Skanderborg - Aarhus
Día 98
No todos los días empiezan con un susto que no pasa. Dormimos en plena naturaleza cerca de Skanderborg, y yo, francamente, estaba preparado para oír sirenas o ver linternas brillando entre los arbustos. Porque aquí, oficialmente, no se puede pernoctar por libre. Pero no. Ni un alma. Solo búhos, un silencio de los que gustan y un descanso de los que curan.
Por la mañana, papi Edu arrancó el coche y, tras una hora exacta de curvas, árboles y algún que otro ciervo curioso, aparcamos en Aarhus. Área de autocaravanas gratuita, junto al mar, con límite de 24 horas. Legal, sí.
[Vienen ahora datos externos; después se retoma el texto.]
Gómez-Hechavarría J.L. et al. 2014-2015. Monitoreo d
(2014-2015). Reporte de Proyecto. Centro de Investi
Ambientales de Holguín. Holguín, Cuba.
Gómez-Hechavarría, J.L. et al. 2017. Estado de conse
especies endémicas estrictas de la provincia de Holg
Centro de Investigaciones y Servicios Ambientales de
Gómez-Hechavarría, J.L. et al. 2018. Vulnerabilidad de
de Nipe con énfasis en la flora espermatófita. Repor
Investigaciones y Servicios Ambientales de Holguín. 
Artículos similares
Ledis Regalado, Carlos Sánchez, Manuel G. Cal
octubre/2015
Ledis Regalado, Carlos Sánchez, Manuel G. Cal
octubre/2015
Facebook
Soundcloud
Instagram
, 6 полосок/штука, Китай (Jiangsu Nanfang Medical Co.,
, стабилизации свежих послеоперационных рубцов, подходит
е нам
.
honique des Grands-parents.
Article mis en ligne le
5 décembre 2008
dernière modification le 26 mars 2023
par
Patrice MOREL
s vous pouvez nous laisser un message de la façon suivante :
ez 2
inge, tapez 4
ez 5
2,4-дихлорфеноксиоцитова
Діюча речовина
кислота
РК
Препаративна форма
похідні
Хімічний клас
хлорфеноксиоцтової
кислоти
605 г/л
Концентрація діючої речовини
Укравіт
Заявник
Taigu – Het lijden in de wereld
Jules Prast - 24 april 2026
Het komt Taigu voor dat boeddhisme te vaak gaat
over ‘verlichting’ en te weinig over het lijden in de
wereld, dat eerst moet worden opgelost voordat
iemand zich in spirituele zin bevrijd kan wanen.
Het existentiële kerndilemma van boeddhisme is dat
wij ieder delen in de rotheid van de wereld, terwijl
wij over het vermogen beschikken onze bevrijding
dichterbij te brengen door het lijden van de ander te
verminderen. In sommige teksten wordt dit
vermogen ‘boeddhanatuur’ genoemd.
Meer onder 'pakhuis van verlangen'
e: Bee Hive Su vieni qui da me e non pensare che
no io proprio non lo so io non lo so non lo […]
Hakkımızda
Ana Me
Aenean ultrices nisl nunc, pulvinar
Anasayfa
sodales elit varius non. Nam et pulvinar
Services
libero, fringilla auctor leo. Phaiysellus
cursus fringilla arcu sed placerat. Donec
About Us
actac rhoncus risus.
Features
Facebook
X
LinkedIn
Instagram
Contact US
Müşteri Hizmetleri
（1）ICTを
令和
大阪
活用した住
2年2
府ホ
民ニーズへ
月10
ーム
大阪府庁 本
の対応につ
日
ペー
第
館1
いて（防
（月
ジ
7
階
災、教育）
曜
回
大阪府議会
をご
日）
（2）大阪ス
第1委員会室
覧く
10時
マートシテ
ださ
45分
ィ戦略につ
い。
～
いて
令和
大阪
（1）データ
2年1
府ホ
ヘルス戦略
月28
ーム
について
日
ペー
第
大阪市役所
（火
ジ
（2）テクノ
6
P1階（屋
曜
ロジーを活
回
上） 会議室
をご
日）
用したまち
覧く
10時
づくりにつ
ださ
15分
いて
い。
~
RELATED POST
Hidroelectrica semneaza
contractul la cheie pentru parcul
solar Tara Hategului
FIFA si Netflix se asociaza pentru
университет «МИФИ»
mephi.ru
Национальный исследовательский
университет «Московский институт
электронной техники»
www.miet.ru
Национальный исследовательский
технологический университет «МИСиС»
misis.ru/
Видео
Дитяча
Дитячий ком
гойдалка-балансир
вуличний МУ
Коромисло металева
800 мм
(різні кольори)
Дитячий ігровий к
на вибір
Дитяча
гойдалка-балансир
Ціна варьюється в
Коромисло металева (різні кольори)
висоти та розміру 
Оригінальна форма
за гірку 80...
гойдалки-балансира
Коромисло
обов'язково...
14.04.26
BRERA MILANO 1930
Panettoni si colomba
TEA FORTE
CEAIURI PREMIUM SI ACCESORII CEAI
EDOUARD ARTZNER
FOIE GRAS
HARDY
Tranquila, no tanto: estaba llena de otras autocaravanas buscando lo mismo que nosotros.
Nada más poner las patas en el asfalto, ya íbamos directos a lo que yo habría evitado a toda costa: el veterinario. Resulta que para entrar en Noruega, uno no puede ser simplemente guapo, simpático y limpio. No. Hay que tragarse una pastilla antiparasitaria delante de un veterinario, y que lo anoten en el pasaporte. Muy oficial todo.
Yo ya notaba que algo raro pasaba cuando la asistenta apareció con un cuenco lleno de comida perruna (no era pienso, pero tampoco gourmet). Me puse en modo "perro invisible". Pero papi Edu, con la eficiencia de un ninja y la dulzura de un verdugo, me la metió por la garganta. Así, sin piedad. Y zas: casi 67 euros para esto. Dinamarca va sumando puntos en la categoría de “bonita pero cara”.
Con la humillación oficialmente sellada en mi pasaporte, caminamos hasta el Den Gamle By ("La Ciudad Vieja"), un museo al aire libre que recrea cómo era la vida urbana en Dinamarca hace siglos. Y cuando digo siglos, hablo del siglo XVI al XX. Calles empedradas, carros de caballos, tiendas antiguas, panaderías con olor a canela, y hasta una gasolinera de los años 30. Pude entrar con mi papi por todo el recinto, menos en los edificios, donde parece que los humanos se ponen nerviosos si un perro ve sus vitrinas. Todo muy pintoresco, aunque no apto para bolsillos sensibles: la entrada costaba más de 26 euros por humano. Pero oye, nos quedamos hasta que nos echaron, como buenos andaluces conquistando tierras vikingas.
Después, con las patas cansadas y el cerebro lleno de siglos, nos dejamos llevar por la ciudad. Aarhus es una mezcla bonita de lo moderno y lo antiguo. En el puerto vimos el Pakhus 13, un antiguo almacén portuario de ladrillo rojo reconvertido en espacio cultural y de oficinas, con un aire industrial muy chulo. Al lado está Toldboden, un edificio elegante que antes era la aduana y ahora parece sacado de una peli de espías escandinavos: clásico por fuera, funcional por dentro. Y un poco más allá, el moderno Incuba-Navitas, un centro de innovación lleno de cristal y esquinas imposibles donde se cuecen ideas de futuro (y probablemente cafés muy caros).
Y un detalle gracioso que observamos: los semáforos para peatones tienen muñequitos vikingos. Sí, sí, cascos y escudos incluidos. Así da gusto esperar a que se ponga en verde.
Al final del día, cuando ya olía a cena y a sueños, volvimos caminando lentamente a la cámper. Una última mirada al mar, un bostezo largo y profundo, y una cena reparadora. Yo ya ni me acordaba de la pastilla. Bueno… casi.